Continue the text on the Grassy Mountain Road dispute, picking up right after its last sentence.

**SELECTED EXCERPT**

☆ ☆ ☆

Executive Summary: Key Legal and Evidentiary Issues

  • Vern Emard sought a declaration that the Grassy Mountain Road (GMR) is a public road, or alternatively, that an easement of necessity exists over the GMR Lands to access his property.

  • Multiple written and unwritten road use agreements between Devon Canada and adjacent landowners demonstrated ongoing proprietary control inconsistent with public road dedication.

  • Evidence of road usage from 1993 to 2015 was purpose-specific and limited to commercial operators, local landowners, and occasional hikers — insufficient to establish long, continuous, uninterrupted public use.

  • A late-filed affidavit from the previous owner of Kootenay Wood Preservers was excluded due to prejudice to the defendants, lack of explanation for the delay, and minimal probative value.

  • No evidence was adduced to establish that Mr. Emard's property was "absolutely inaccessible" without the GMR, as required for an implied easement of necessity under Alberta law.

  • The application was dismissed in its entirety, with costs submissions permitted within 45 days if the parties could not agree.

 


 

The dispute over Grassy Mountain Road

Grassy Mountain Road (GMR) is located north of the Town of Blairmore in southwestern Alberta. The road runs through the Municipal Districts of Crowsnest Pass and Ranchland No. 66, providing access to activities related to the Grassy Mountain Coal Project, private properties of adjacent landowners, and some local hiking trails. Vern Emard, the plaintiff, has owned property on Grassy Mountain since 1993 and had used the road without restriction until the dispute arose. The defendants, Mike Young and Benga Mining Limited (operating as Riversdale Resources, now known as Northback), own the majority of the lands over which the GMR runs. Since 2015, Northback has been asserting its privacy interest over the road by installing a locked gate, erecting signs indicating the road is private and warning against trespass, and entering into road use agreements with several adjacent landowners. Mr. Emard refused to enter any road use agreement with Northback, taking the position that the GMR is either a public road or that an easement runs over the GMR Lands that allows him to use the road to access his property.

The claims advanced by Mr. Emard

Mr. Emard brought an application before the Court of King's Bench of Alberta seeking three forms of relief: a declaration that the GMR is a public road; alternatively, a declaration that a common law easement of necessity runs over the GMR Lands; or, failing both, a direction that the matter proceed to trial for a determination of liability and damages. The hearing was conducted by way of a Special Chambers application on February 26, 2026, before Justice E.J. Funk. The case had a lengthy procedural history — Mr. Emard first filed his application in 2023, and between 2023 and 2025 both parties filed several affidavits, participated in questioning on affidavits, and agreed to a consent order regarding deadlines for filing and exchanging briefs for the February 2026 hearing.

☆ ☆ ☆

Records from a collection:

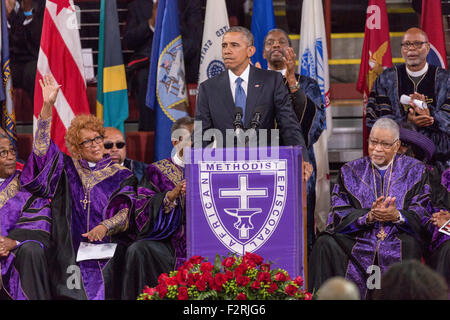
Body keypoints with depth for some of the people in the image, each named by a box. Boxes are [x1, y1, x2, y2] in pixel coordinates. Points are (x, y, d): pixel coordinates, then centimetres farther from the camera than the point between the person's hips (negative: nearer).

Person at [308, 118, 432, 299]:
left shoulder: (414, 171, 12)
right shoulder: (350, 171, 15)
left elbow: (422, 215, 3)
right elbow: (340, 215, 4)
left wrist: (397, 216, -17)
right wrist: (368, 216, -15)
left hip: (398, 239, -1)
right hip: (358, 241, 1)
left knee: (409, 244, -36)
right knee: (325, 245, -26)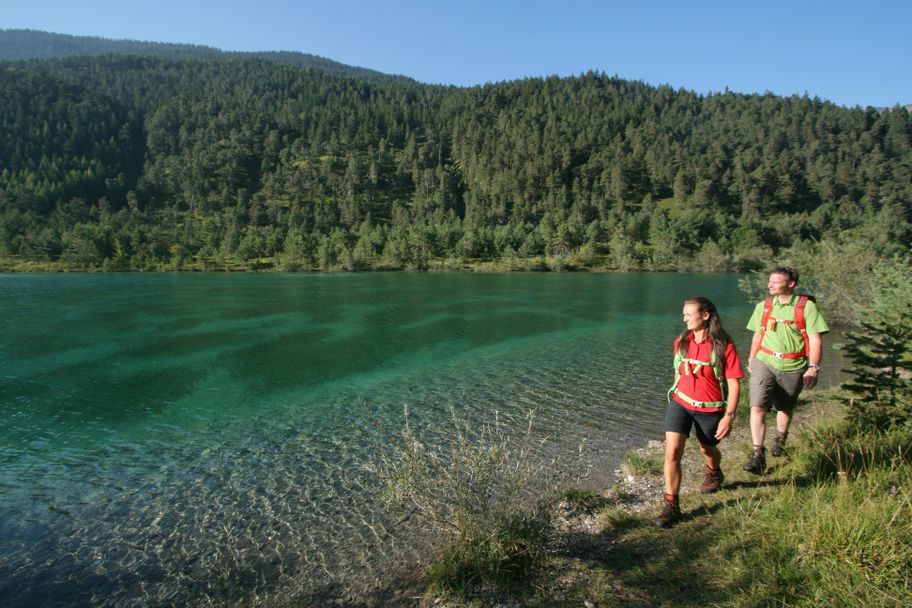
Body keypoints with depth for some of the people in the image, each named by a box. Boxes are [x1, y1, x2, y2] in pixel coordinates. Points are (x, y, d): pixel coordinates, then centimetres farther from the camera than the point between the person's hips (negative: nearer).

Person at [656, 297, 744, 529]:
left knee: (708, 449, 21)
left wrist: (729, 416, -16)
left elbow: (734, 384, -12)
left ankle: (714, 473, 57)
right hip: (680, 403, 2)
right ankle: (671, 505, 0)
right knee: (672, 452, -11)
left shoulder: (723, 346, -13)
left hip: (710, 408, -2)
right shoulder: (681, 342, -1)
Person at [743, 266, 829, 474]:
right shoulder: (763, 306, 5)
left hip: (792, 367, -1)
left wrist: (813, 367, -15)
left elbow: (815, 340, -8)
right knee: (757, 407, -13)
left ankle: (780, 439, 46)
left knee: (785, 408, 17)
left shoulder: (806, 306, -6)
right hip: (764, 363, 2)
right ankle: (758, 455, -8)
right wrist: (751, 360, 21)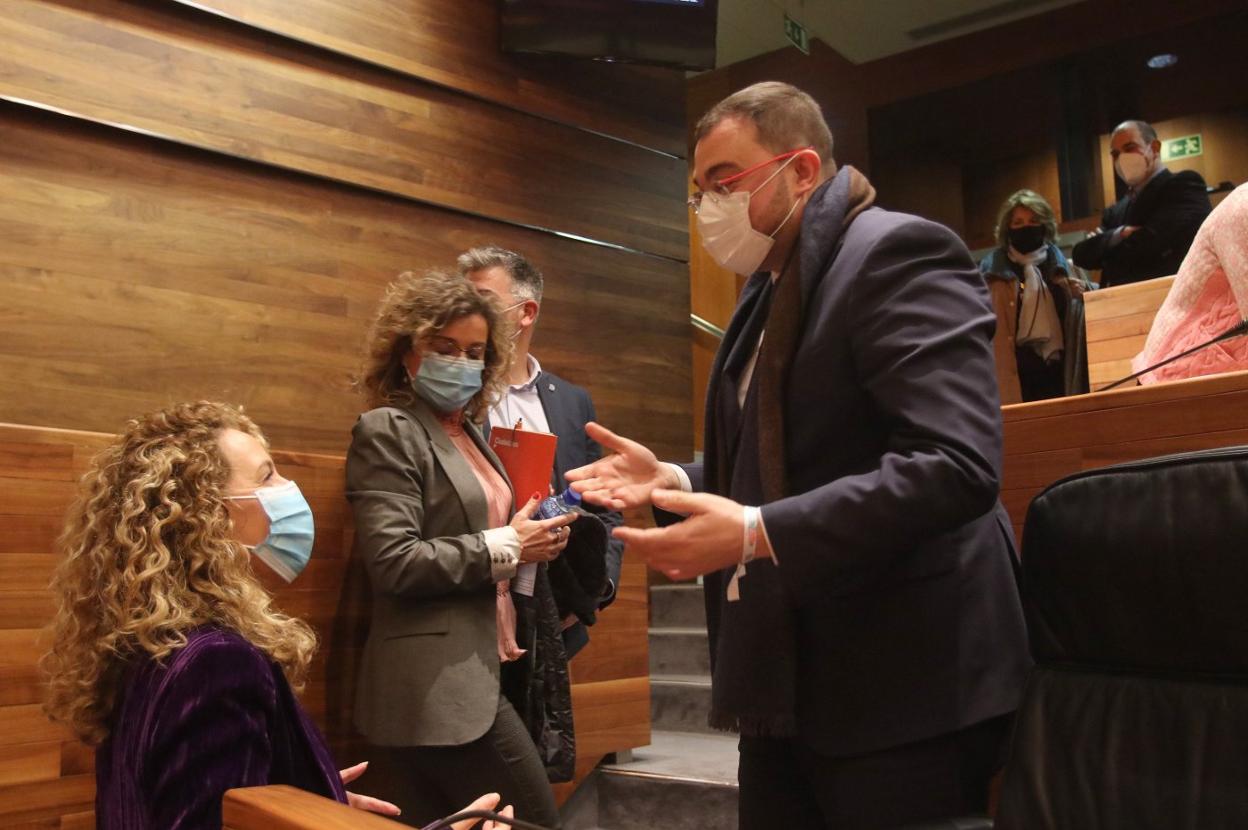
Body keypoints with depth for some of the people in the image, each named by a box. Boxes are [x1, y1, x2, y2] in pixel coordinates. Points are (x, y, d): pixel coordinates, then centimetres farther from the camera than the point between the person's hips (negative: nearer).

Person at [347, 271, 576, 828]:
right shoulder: (387, 432, -9)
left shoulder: (467, 431, 17)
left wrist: (526, 538, 8)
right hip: (435, 686, -8)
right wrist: (505, 547, -14)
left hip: (469, 674, 9)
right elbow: (393, 564, -19)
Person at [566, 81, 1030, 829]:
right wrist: (671, 479, 6)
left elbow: (956, 466, -26)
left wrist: (757, 534, -28)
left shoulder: (897, 253, -13)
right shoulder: (771, 290, 16)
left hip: (896, 688, -9)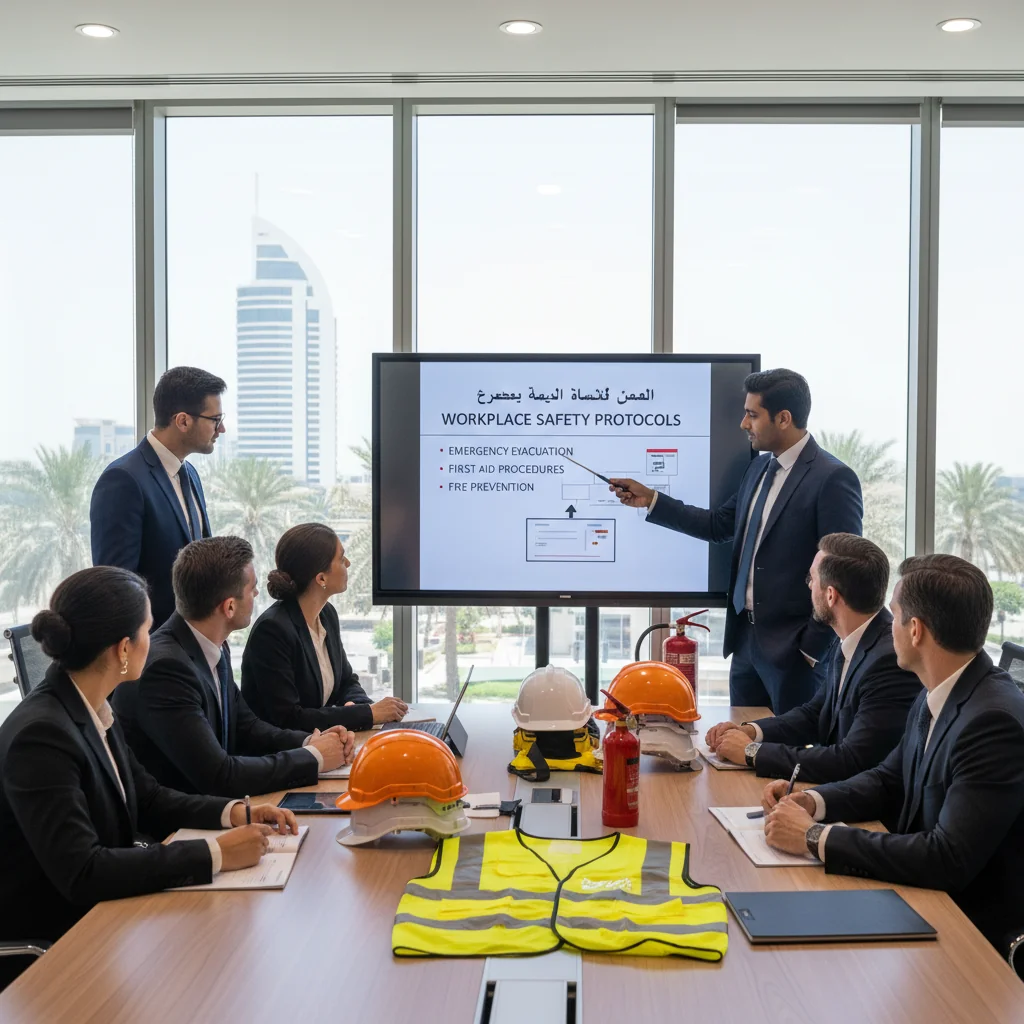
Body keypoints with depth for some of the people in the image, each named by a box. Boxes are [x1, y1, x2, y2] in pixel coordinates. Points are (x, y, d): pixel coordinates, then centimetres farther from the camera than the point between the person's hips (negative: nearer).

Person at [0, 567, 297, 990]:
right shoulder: (42, 735, -25)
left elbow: (147, 799, 12)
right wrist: (214, 853, -28)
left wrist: (231, 812, -4)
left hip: (96, 912, 8)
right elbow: (82, 872, -30)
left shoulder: (94, 710, 2)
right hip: (47, 950, -8)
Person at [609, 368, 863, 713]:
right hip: (746, 639, 7)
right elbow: (719, 525, 19)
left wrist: (813, 649, -13)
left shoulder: (833, 478, -14)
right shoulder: (759, 467, 11)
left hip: (793, 648, -7)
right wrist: (650, 500, 13)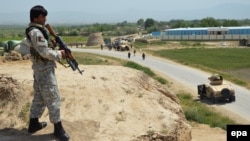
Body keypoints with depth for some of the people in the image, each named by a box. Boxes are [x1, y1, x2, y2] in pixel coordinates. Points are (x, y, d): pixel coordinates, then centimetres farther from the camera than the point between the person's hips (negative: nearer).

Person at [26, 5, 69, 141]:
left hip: (38, 67, 10)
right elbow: (45, 52, -22)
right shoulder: (36, 32, -18)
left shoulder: (33, 30, 13)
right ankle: (58, 128, 4)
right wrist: (59, 54, -10)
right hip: (45, 68, -10)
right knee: (52, 98, -4)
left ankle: (33, 123, 26)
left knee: (39, 96, 17)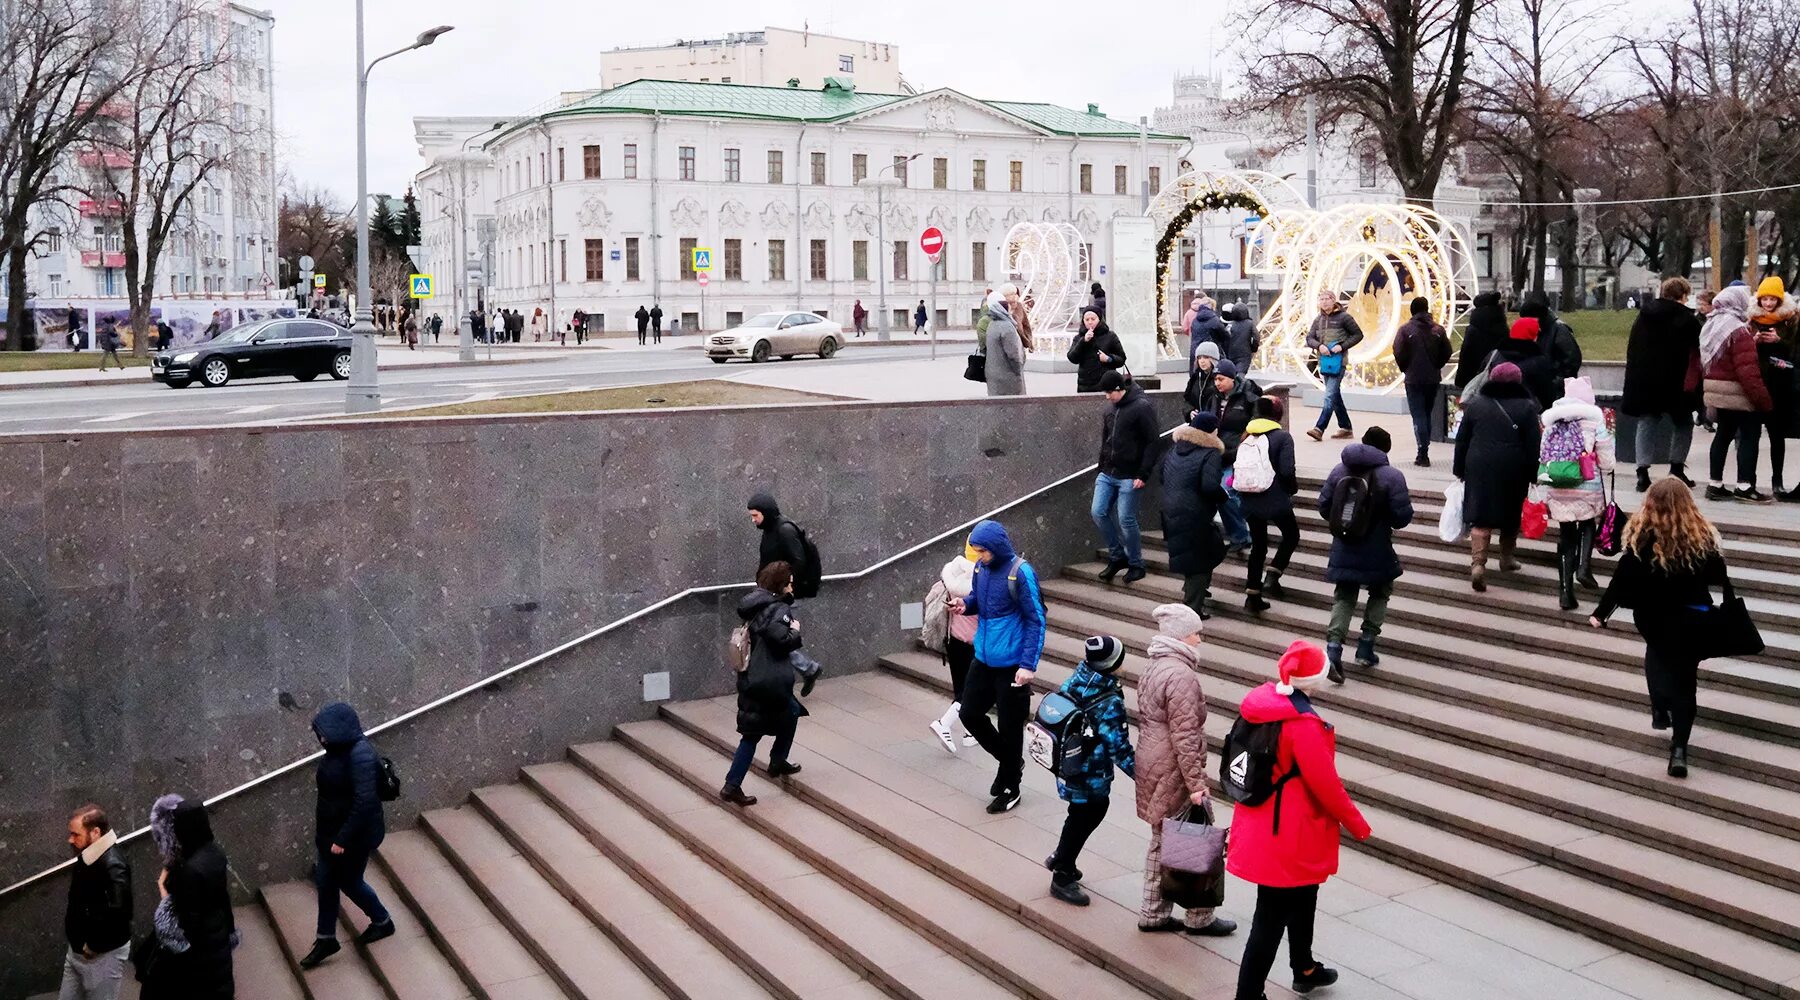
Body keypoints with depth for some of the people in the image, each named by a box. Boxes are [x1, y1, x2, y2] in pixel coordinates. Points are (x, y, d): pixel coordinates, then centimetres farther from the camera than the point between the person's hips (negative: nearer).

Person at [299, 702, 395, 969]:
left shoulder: (360, 755, -30)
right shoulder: (339, 749, -1)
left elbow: (365, 803, -30)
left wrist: (343, 839, -25)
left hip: (356, 835, -8)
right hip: (331, 831, 8)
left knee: (349, 882, 11)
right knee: (325, 882, 14)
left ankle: (383, 922, 35)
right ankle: (326, 939, 30)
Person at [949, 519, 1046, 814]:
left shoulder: (1020, 573, -19)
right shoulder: (981, 567, -1)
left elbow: (1036, 621, -16)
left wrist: (1028, 664, -21)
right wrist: (965, 604, -6)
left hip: (1011, 665, -7)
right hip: (983, 659, 7)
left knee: (1010, 728, 5)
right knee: (970, 714, 11)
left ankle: (1010, 790, 23)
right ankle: (1009, 761, 34)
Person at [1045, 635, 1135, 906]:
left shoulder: (1074, 681, -5)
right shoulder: (1109, 703, -27)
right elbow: (1118, 747, -22)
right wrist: (1140, 773, -12)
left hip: (1068, 763, 8)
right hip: (1090, 775, -8)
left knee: (1096, 808, 25)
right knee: (1083, 820, 10)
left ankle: (1060, 859, 39)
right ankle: (1062, 878, 25)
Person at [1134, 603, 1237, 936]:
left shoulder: (1152, 669, 11)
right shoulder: (1181, 675, -20)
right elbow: (1185, 735, -23)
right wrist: (1196, 783, -20)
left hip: (1150, 768, 10)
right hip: (1173, 774, -10)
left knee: (1161, 841, 17)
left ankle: (1153, 914, 24)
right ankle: (1199, 917, 14)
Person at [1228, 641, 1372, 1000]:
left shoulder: (1262, 703, -2)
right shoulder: (1303, 723, -28)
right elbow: (1325, 783, -22)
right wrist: (1358, 825, -8)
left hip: (1262, 825, 9)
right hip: (1287, 836, -9)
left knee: (1302, 898, 28)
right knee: (1272, 917, 2)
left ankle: (1304, 970, 48)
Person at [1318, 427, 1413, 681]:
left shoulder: (1339, 470, -1)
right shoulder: (1392, 476, -12)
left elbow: (1323, 507, 3)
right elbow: (1402, 517, -15)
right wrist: (1383, 520, 7)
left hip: (1344, 550, 3)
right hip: (1377, 553, -3)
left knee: (1344, 598, 12)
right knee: (1380, 594, 21)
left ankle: (1333, 649, -6)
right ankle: (1365, 648, 17)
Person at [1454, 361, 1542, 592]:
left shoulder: (1475, 403, 3)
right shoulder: (1527, 406, -2)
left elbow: (1462, 440, 6)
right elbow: (1533, 444, -4)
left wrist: (1459, 469, 14)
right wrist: (1534, 475, 3)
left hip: (1480, 469, 0)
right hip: (1513, 471, 0)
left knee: (1480, 516, -1)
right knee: (1511, 515, 18)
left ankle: (1478, 563, -16)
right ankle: (1506, 558, 32)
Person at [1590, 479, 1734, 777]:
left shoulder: (1641, 537, -12)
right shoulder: (1702, 536, -9)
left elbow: (1622, 579, -10)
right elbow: (1719, 578, -1)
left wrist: (1601, 613, -4)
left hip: (1652, 618, 0)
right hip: (1692, 618, 0)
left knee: (1657, 654, 32)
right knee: (1684, 680, 5)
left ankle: (1660, 711, 24)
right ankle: (1679, 749, -5)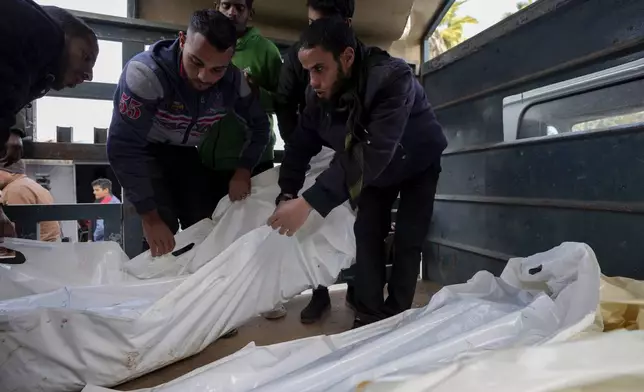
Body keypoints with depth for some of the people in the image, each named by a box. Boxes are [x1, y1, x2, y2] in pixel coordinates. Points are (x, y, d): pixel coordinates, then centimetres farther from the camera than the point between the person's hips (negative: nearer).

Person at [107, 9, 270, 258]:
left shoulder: (235, 81, -20)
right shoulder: (146, 74, -34)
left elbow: (259, 126, -4)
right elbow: (123, 148, -32)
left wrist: (243, 170, -18)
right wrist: (150, 217, -31)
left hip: (189, 154, 4)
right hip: (148, 153, -3)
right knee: (161, 232, -17)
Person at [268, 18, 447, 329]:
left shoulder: (393, 78, -40)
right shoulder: (317, 93, -21)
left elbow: (372, 153, -48)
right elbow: (301, 144, -14)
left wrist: (310, 202, -53)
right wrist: (287, 194, -29)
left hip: (418, 163, -4)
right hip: (376, 169, 5)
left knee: (407, 240, -7)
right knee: (366, 233, -2)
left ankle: (396, 316, 10)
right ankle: (369, 315, 10)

☆ ☆ ☆

**EXERCISE ANSWER**
The excluded affidavit evidence

Two weeks before the hearing, Mr. Emard located a phone number that led to the previous owner of Kootenay Wood Preservers (KWP), which had owned lands on Grassy Mountain for its logging operations from roughly 1990 to 1992 and had used the GMR (then owned by Devon) to access those lands. This individual, now residing in British Columbia, attended at a Notary Public to swear an affidavit regarding his knowledge of KWP's use of the road between 1990 and 1992. The Court refused to admit this affidavit, applying the test from Cornelson v Alliance Pipeline Ltd, which considers the length of delay, the explanation for the delay, and relative prejudice to the parties. Justice Funk found the delay was long, with no real explanation for the Applicant's discovery of the phone number just two weeks before the hearing. The prejudice to Northback was significant because the proposed evidence came after Northback had filed its brief and could not be tested through cross-examination or questioning. The affidavit's probative value was also minimal because the affiant spoke generally of his understanding of road use without stating the basis for that understanding, and the affidavit was silent regarding any inquiries KWP might have made about the private versus public nature of the road.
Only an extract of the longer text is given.